#### [PROBLEM TO WORK ON]
Please retype the text of all the records below line for line, without changing anything and without including the pictures.

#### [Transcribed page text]
[Start of section]

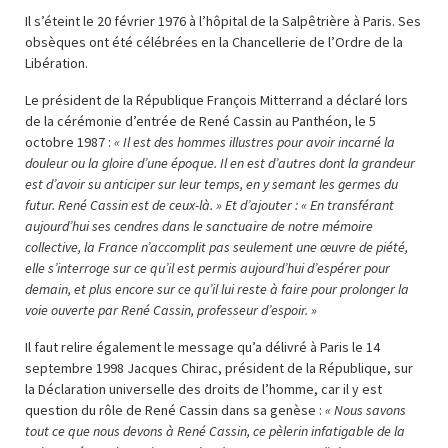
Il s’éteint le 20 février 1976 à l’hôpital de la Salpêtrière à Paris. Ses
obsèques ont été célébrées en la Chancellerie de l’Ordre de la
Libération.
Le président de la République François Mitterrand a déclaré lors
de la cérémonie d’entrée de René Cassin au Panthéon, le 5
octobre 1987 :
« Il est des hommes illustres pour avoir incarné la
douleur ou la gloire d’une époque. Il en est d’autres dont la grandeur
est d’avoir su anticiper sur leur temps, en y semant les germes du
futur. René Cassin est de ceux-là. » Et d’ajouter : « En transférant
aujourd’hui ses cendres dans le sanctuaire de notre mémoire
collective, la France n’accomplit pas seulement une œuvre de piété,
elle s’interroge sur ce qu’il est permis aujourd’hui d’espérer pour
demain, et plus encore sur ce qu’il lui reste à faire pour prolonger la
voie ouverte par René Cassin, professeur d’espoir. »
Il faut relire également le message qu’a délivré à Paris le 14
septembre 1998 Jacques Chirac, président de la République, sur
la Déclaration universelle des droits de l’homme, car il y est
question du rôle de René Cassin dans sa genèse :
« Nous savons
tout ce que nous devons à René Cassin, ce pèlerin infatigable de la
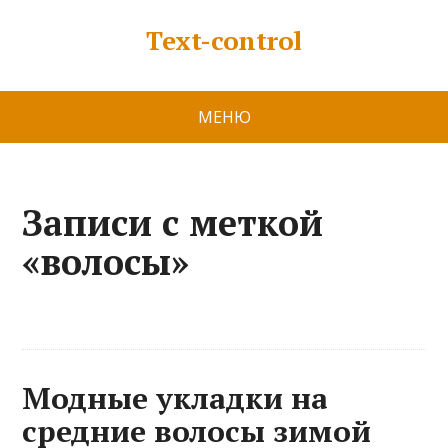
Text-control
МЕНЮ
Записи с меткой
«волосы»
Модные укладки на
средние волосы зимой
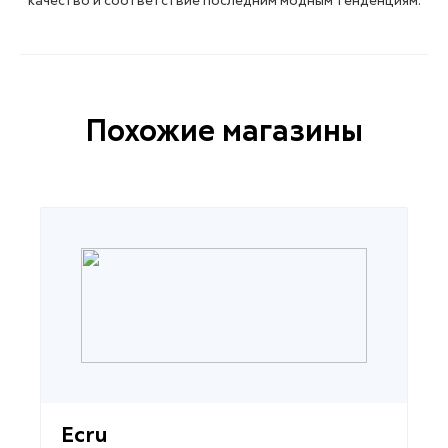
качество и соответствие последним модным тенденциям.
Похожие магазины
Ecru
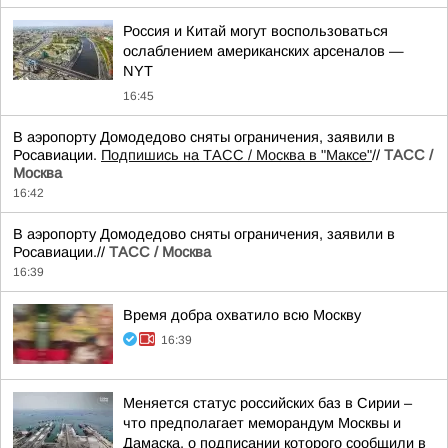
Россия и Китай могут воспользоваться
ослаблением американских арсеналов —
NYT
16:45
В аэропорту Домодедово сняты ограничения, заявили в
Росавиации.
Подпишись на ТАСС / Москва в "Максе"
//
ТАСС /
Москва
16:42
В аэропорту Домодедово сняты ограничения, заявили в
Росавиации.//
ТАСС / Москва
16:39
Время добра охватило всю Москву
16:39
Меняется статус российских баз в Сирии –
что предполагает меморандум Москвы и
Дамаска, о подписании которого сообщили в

[End of section]

#### [EXPECTED ANSWER]
Il s’éteint le 20 février 1976 à l’hôpital de la Salpêtrière à Paris. Ses
obsèques ont été célébrées en la Chancellerie de l’Ordre de la
Libération.
Le président de la République François Mitterrand a déclaré lors
de la cérémonie d’entrée de René Cassin au Panthéon, le 5
octobre 1987 :
« Il est des hommes illustres pour avoir incarné la
douleur ou la gloire d’une époque. Il en est d’autres dont la grandeur
est d’avoir su anticiper sur leur temps, en y semant les germes du
futur. René Cassin est de ceux-là. » Et d’ajouter : « En transférant
aujourd’hui ses cendres dans le sanctuaire de notre mémoire
collective, la France n’accomplit pas seulement une œuvre de piété,
elle s’interroge sur ce qu’il est permis aujourd’hui d’espérer pour
demain, et plus encore sur ce qu’il lui reste à faire pour prolonger la
voie ouverte par René Cassin, professeur d’espoir. »
Il faut relire également le message qu’a délivré à Paris le 14
septembre 1998 Jacques Chirac, président de la République, sur
la Déclaration universelle des droits de l’homme, car il y est
question du rôle de René Cassin dans sa genèse :
« Nous savons
tout ce que nous devons à René Cassin, ce pèlerin infatigable de la
Text-control
МЕНЮ
Записи с меткой
«волосы»
Модные укладки на
средние волосы зимой
качество и соответствие последним модным тенденциям.
Похожие магазины
Ecru
Россия и Китай могут воспользоваться
ослаблением американских арсеналов —
NYT
16:45
В аэропорту Домодедово сняты ограничения, заявили в
Росавиации.
Подпишись на ТАСС / Москва в "Максе"
//
ТАСС /
Москва
16:42
В аэропорту Домодедово сняты ограничения, заявили в
Росавиации.//
ТАСС / Москва
16:39
Время добра охватило всю Москву
16:39
Меняется статус российских баз в Сирии –
что предполагает меморандум Москвы и
Дамаска, о подписании которого сообщили в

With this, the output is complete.